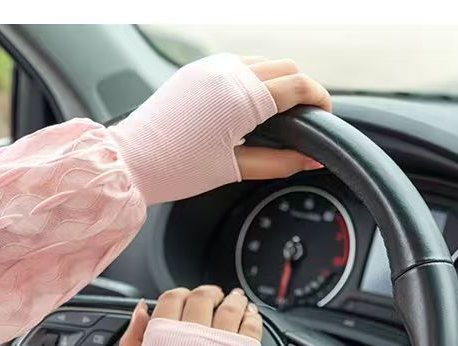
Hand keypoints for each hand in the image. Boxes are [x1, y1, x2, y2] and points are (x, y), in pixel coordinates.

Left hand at [110, 53, 330, 205]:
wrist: (132, 161)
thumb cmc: (177, 170)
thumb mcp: (235, 170)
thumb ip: (280, 163)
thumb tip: (311, 160)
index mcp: (244, 97)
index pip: (300, 86)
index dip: (321, 102)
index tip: (325, 118)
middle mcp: (231, 72)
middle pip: (287, 68)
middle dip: (302, 90)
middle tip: (304, 119)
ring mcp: (212, 66)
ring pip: (263, 62)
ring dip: (277, 82)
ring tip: (277, 114)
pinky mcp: (197, 69)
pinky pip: (237, 64)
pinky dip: (252, 79)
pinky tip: (248, 106)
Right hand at [120, 286, 261, 345]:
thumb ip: (132, 341)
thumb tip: (140, 311)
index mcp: (162, 337)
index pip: (172, 298)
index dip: (178, 295)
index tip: (183, 300)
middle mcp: (191, 335)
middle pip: (202, 297)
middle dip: (207, 293)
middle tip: (211, 297)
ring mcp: (220, 345)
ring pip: (230, 306)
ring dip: (232, 298)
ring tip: (234, 299)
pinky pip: (252, 325)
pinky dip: (252, 316)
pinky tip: (250, 315)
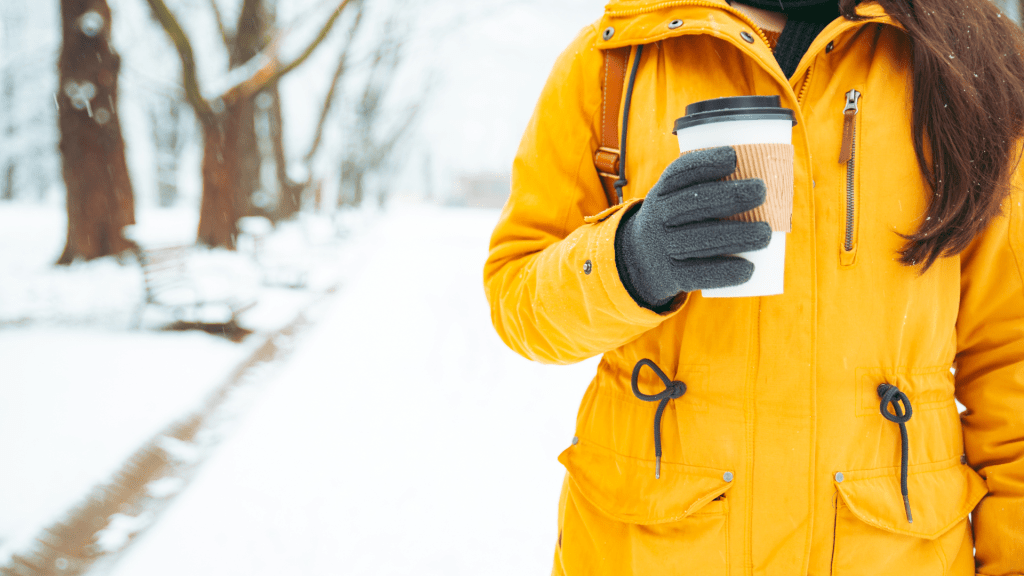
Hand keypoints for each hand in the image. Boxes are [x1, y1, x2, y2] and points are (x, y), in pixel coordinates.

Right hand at [615, 146, 771, 309]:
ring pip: (700, 240)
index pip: (678, 174)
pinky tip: (749, 269)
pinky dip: (724, 273)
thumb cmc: (677, 223)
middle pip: (692, 204)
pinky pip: (697, 275)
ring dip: (736, 236)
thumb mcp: (674, 200)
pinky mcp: (671, 276)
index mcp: (662, 193)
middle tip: (760, 191)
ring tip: (765, 234)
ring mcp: (662, 248)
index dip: (704, 163)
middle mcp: (657, 218)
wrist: (639, 263)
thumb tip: (772, 173)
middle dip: (728, 195)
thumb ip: (706, 188)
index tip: (733, 157)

**ABOUT THIS EXERCISE:** Pull out every line holding "middle" from the records above, and copy it.

**ANSWER BELOW:**
middle mcp: (231, 72)
middle pip: (287, 68)
middle dip: (302, 90)
middle tip: (304, 119)
middle mcp: (191, 335)
middle pip: (202, 297)
middle dip: (207, 293)
middle tip: (211, 297)
middle pip: (692, 204)
middle tip: (760, 191)
middle mcp: (657, 218)
middle dip: (728, 195)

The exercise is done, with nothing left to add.